Pertes annuelles de production La deuxième catégorie d'impact concerne les pertes annuelles de production, essentiellement trois secteurs d'activités: l'agriculture, le tourisme (102 millions de dinars) et la pêche. Les simulations effectuées permettent d'évaluer la perte de production annuelle à environ 180 MDT, ce qui représente autour de 0,5% du PIB de 2006. Les effets attendus de la pêche sont au contraire positifs et se traduisent par une légère augmentation de la production, d'environ 1 million de dinars par an. La perte de production agricole est estimée globalement à environ 81 MDT par an, soit environ 2% du PIB agricole. Ces effets sur la production agricole ont deux origines: la submersion des terres agricoles et la perte de potentiel d'irrigation dues à la salinisation des nappes. Cette deuxième composante explique, à elle seule, 94% de la baisse de la production agricole. La salinisation des nappes induirait en effet une perte de surface agricole irriguée évaluée à prés de 10% des périmètres irrigués actuellement équipés, ce qui donne à cet impact une dimension nationale contrairement aux autres effets dont l'importance reste d'ordre local ou, au plus, régionale. Toutefois, l'essentiel de la perte en production est dû au déclassement des hôtels inhérent au retrait des plages. Cela constitue environ 56 % de ces pertes, soit environ 5% de la valeur ajoutée du secteur touristique.

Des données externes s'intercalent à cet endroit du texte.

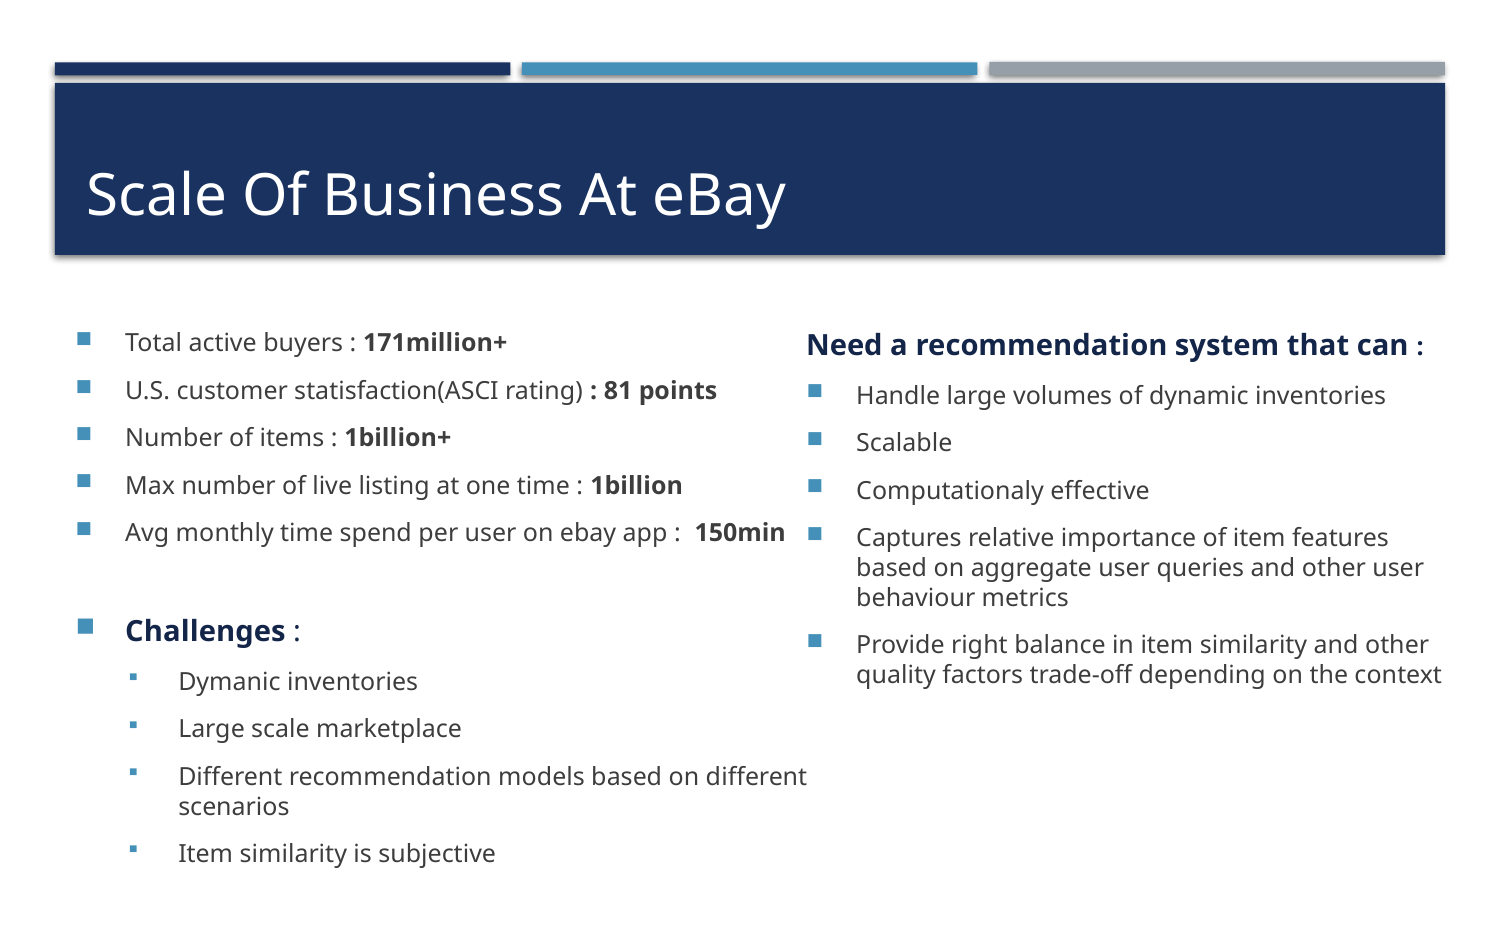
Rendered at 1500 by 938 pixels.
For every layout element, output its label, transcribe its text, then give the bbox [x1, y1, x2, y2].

Impacts sur l'emploi La troisième catégorie d'impacts, consécutives à la perte de production, est la variation de l'emploi. On estime à environ 35.000 les emplois perdus sous l'effet de l'évolution accélérée du niveau marin, soit environ 1% de la population active. Les effets attendus sur l'emploi dans le secteur de la pêche sont plutôt positifs et se traduisent par une augmentation de l'emploi, estimée à environ 400 emplois. Les pertes d'emploi les plus importantes concerneront l'agriculture, essentiellement sous l'effet de la perte du potentiel d'irrigation consécutive à la salinisation des nappes.
Effets à l'échelle zonale Enfin, un focus à l'échelle zonale sur les régions les plus vulnérables a permis d'identifier et d'évaluer de manière plus détaillée les pertes dans cette zone: il s'agit de l'île de Djerba, les îles de Kerkena et les zones basses du fond du Golfe d'Hammamet. Pour les îles de Kerkena, les pertes économiques dues à la submersion des terres agricoles mais aussi au cloisonnement de certaines zones, ont été estimées à environ 750.000 DT en termes de dégradation du capital productif et 55.000 DT par an, en termes de perte de production. La région des zones basses du fond du Golfe d'Hammamet devrait recevoir dans l'avenir un grand nombre de projets d'infrastructures (touristiques, industrielles, transport aérien et maritime, routes…). Le risque de submersion de ses sites devrait se traduire par une révision à la baisse des projets programmés ou/et par des surcoûts des investissements initialement prévus. L'île de Djerba, qui intègre une grande infrastructure touristiques balnéaire est celle qui verra son secteur touristique se dégrader le plus, avec des pertes annuelles de recettes estimées à environ 40 MDT et une dégradation du capital touristique d'environ 768 MDT.